WHAT TO DO:
In every entry, reproduce the lines with "shoulder" replaced by "shoulder joint" and everything else unchanged, omitting the pictures.

*** Opening DATA EXTRACTS ***

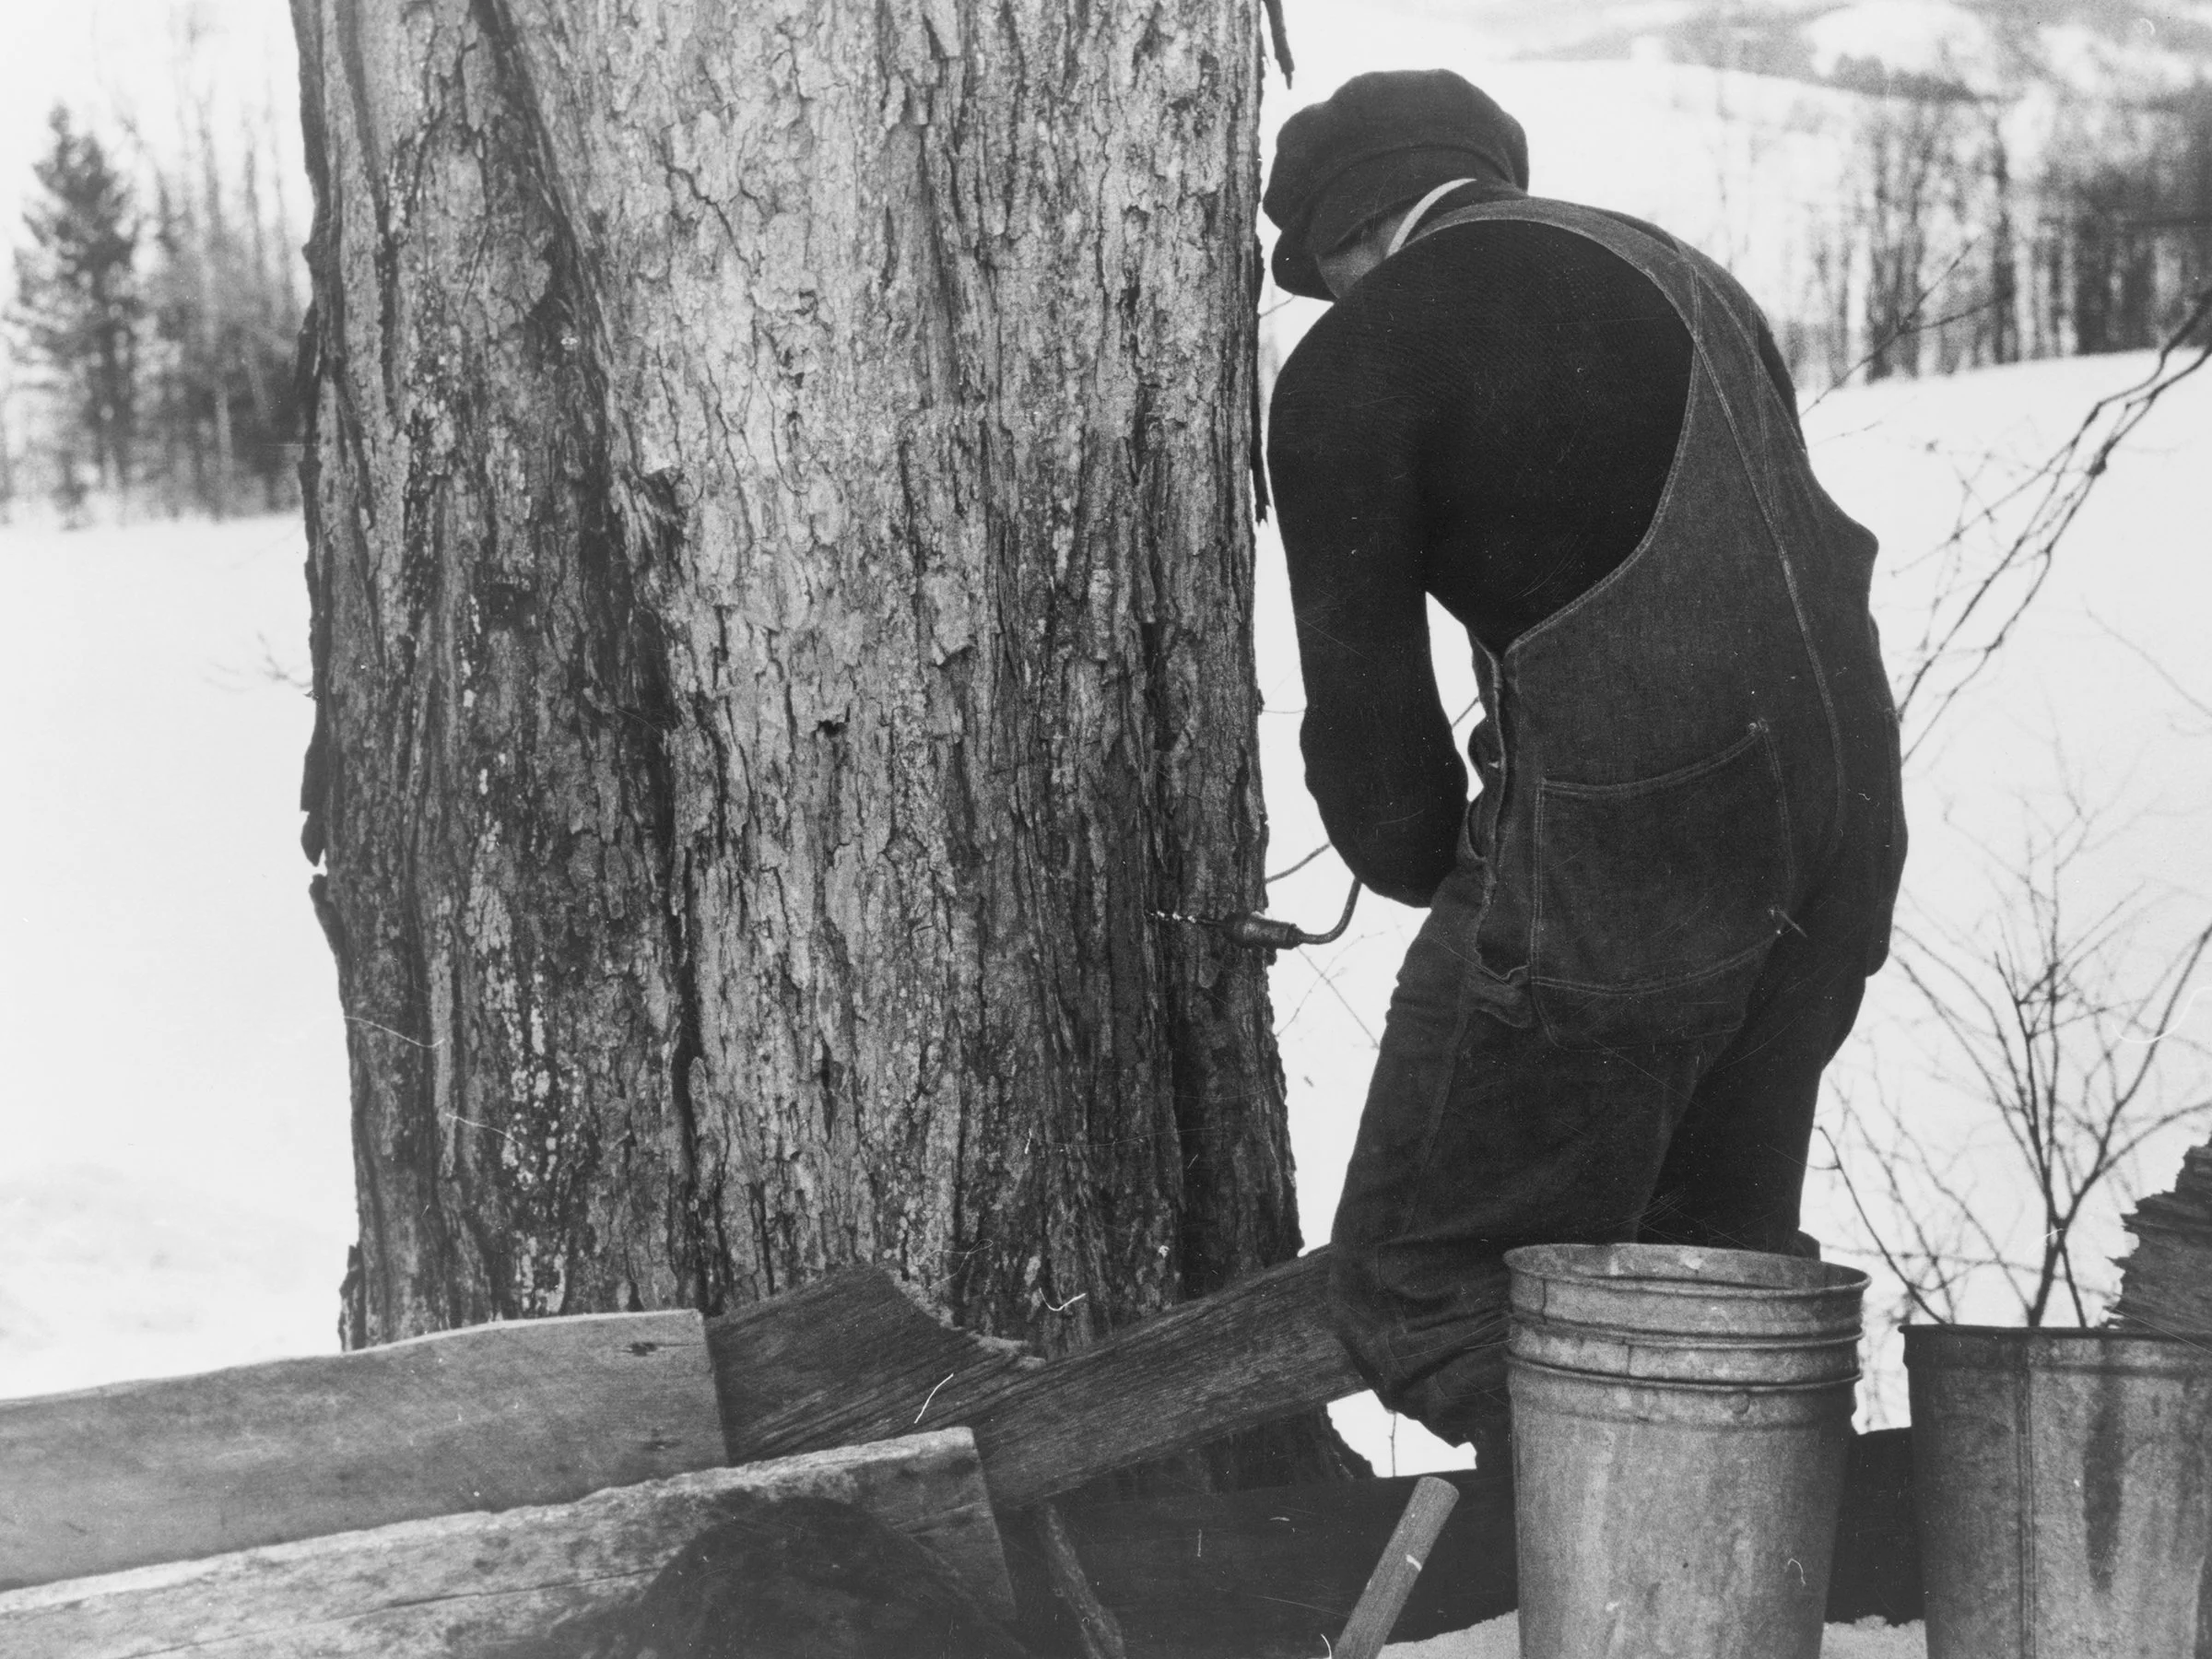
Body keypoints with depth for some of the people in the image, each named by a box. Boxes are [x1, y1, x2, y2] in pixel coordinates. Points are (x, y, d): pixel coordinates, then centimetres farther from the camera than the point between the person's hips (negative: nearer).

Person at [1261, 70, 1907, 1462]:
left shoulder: (1351, 370, -1)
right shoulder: (1684, 277, 21)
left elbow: (1367, 706, 1)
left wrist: (1446, 876, 20)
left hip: (1620, 844, -8)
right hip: (1841, 824, 8)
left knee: (1422, 1284, 3)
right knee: (1723, 1259, 20)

*** Closing DATA EXTRACTS ***

COMPLETED EXERCISE:
Body keypoints with depth for some of the people in the image, each named by a box. Boxes are [x1, y1, x2, y2] in pixel coordinates. Points are (x, y, d): pixel coordinates, then centimetres farther from the camera than the point between the person's hips (negative: nearer).

Person at [1261, 70, 1907, 1462]:
left shoulder joint: (1351, 370, -1)
right shoulder joint: (1684, 277, 21)
left elbow: (1367, 706, 1)
left wrist: (1446, 876, 20)
left hip: (1620, 844, -8)
right hip: (1841, 824, 8)
left knee: (1422, 1284, 3)
right knee: (1723, 1259, 20)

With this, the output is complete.